Reproduce all of the data below word for word, leaving out the pictures.

Given information below:

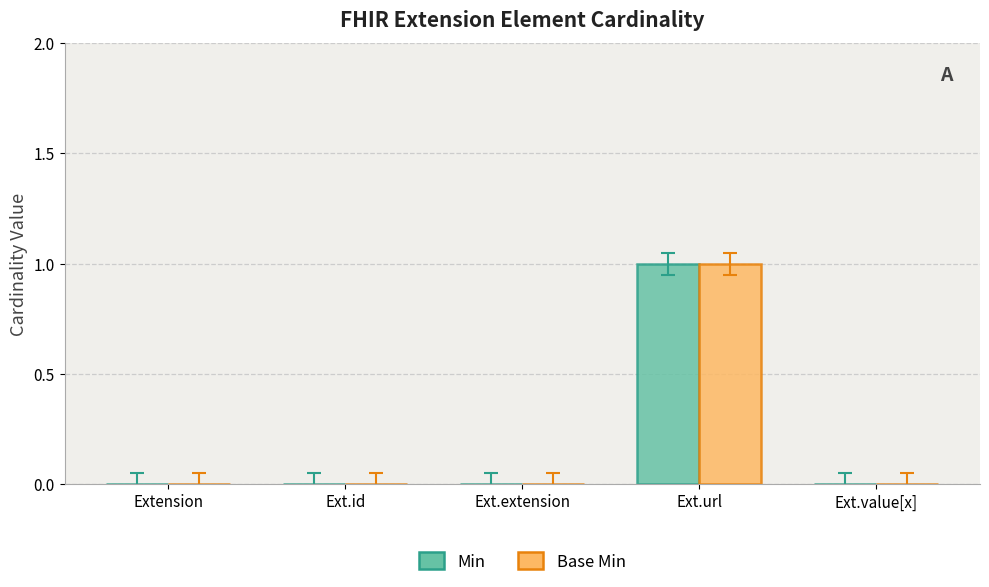

True or false: Min has a value of 0 at Ext.id.

True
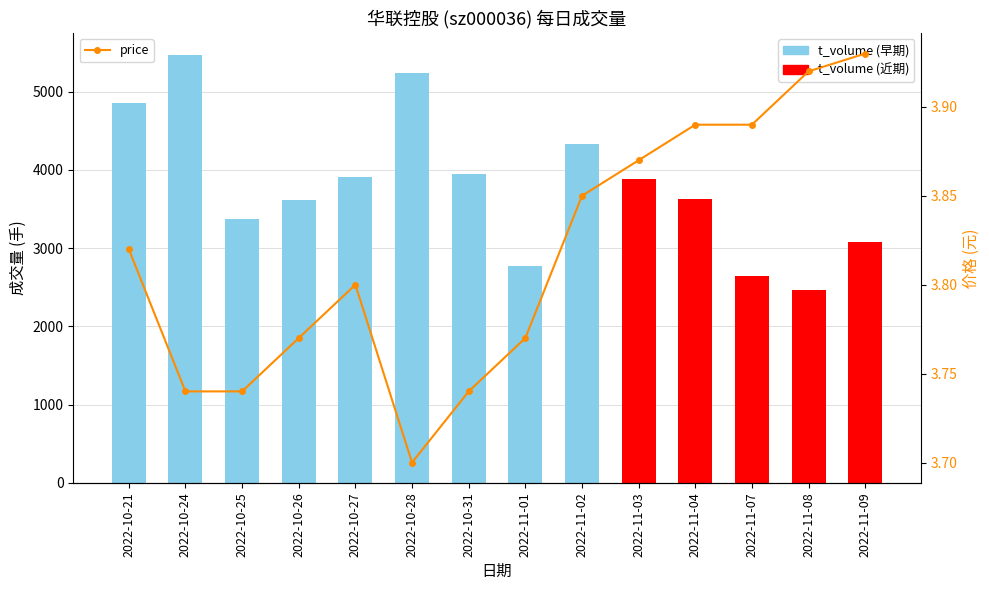

What is the greatest value displayed?

5474.0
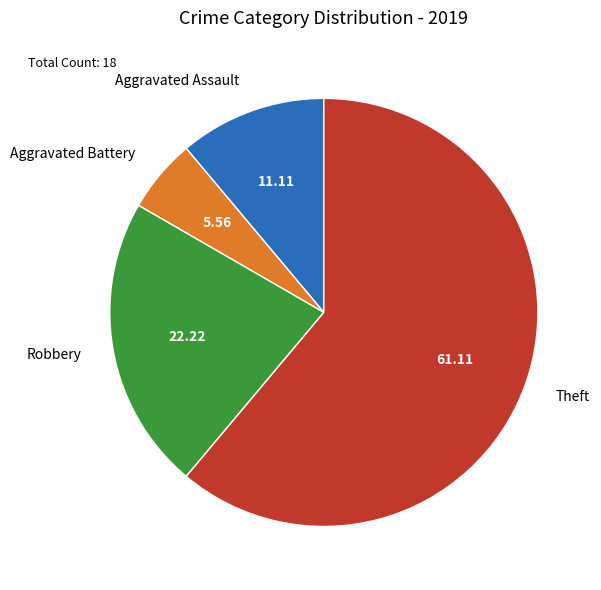

Which has a higher value, Theft or Robbery?

Theft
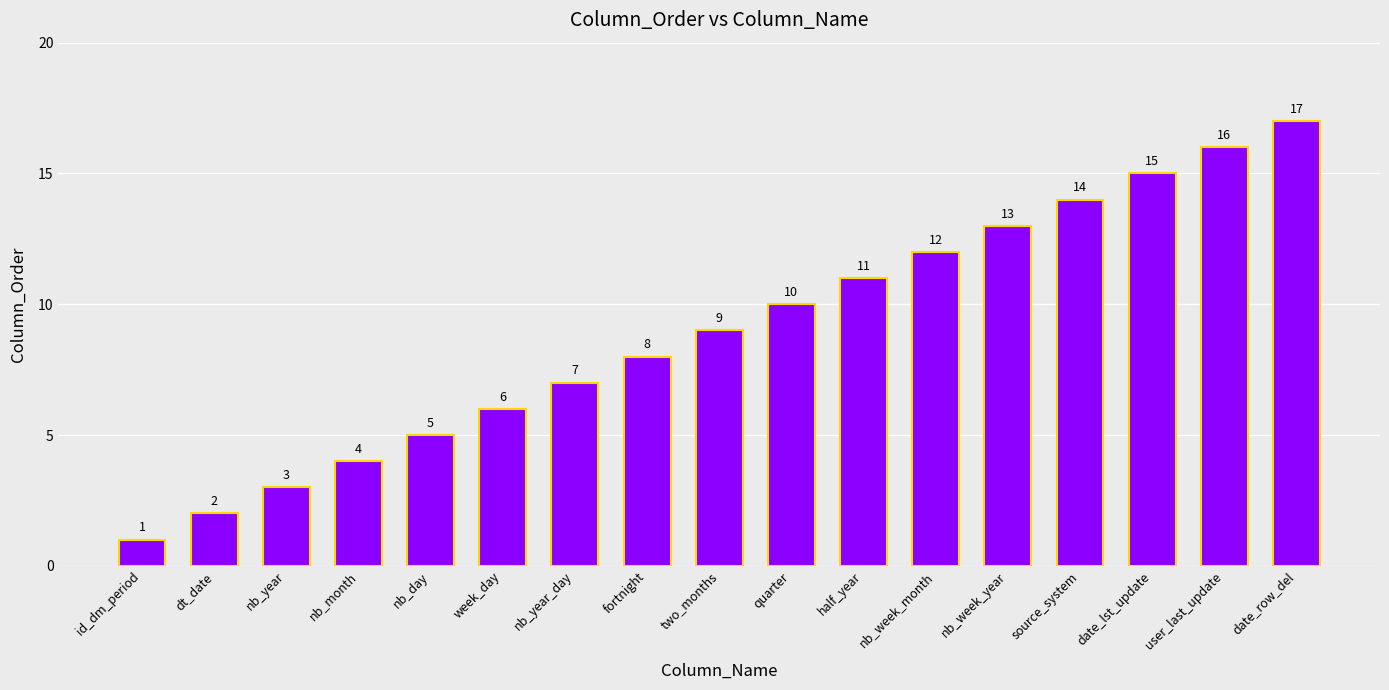

What is the average value?

9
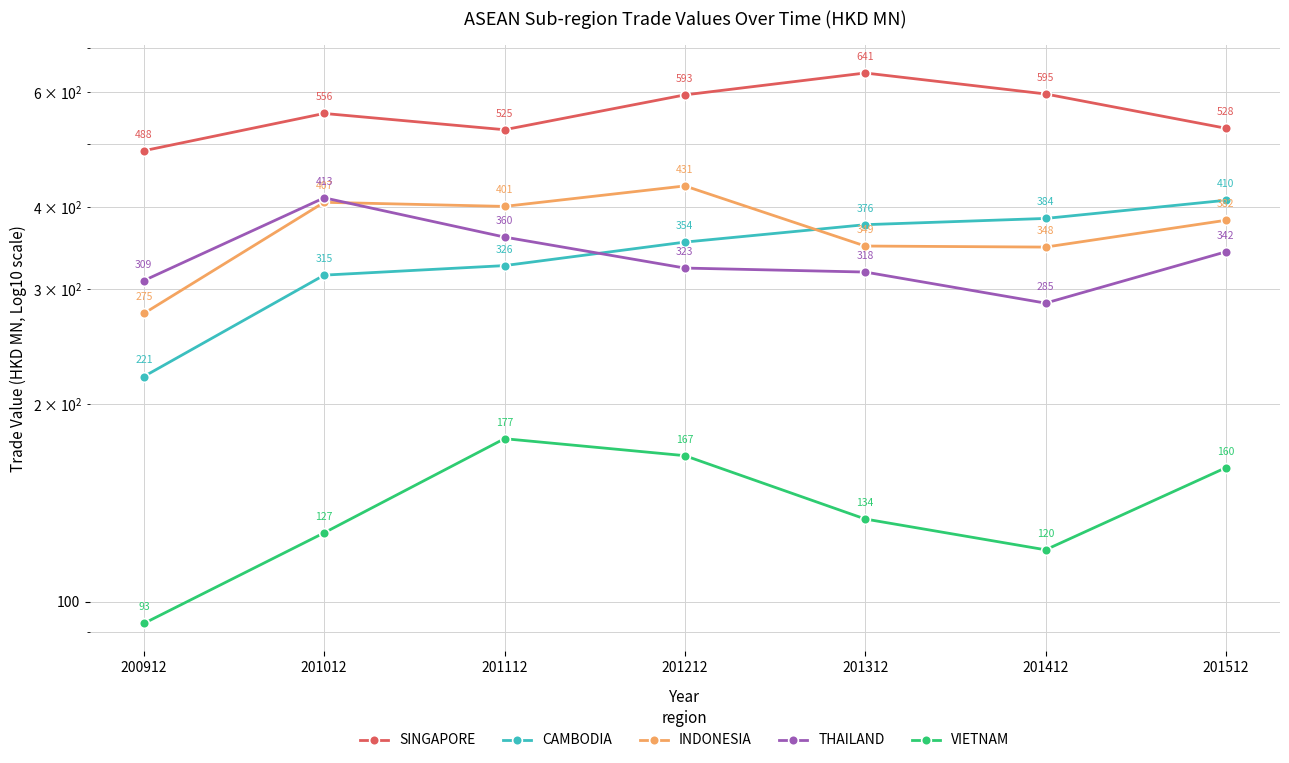

Where do INDONESIA and THAILAND first cross each other?

201012 and 201112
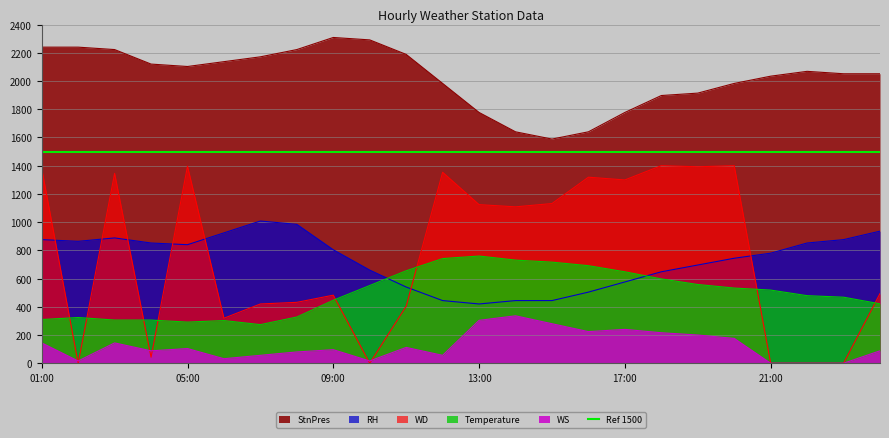

What is the sum of all WS values?

3008.0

End of Given information.

Exercise solution:
True or false: Min has a value of 0 at Ext.id.

True

What is the greatest value displayed?

5474.0

Which has a higher value, Theft or Robbery?

Theft

What is the average value?

9

Where do INDONESIA and THAILAND first cross each other?

201012 and 201112

What is the sum of all WS values?

3008.0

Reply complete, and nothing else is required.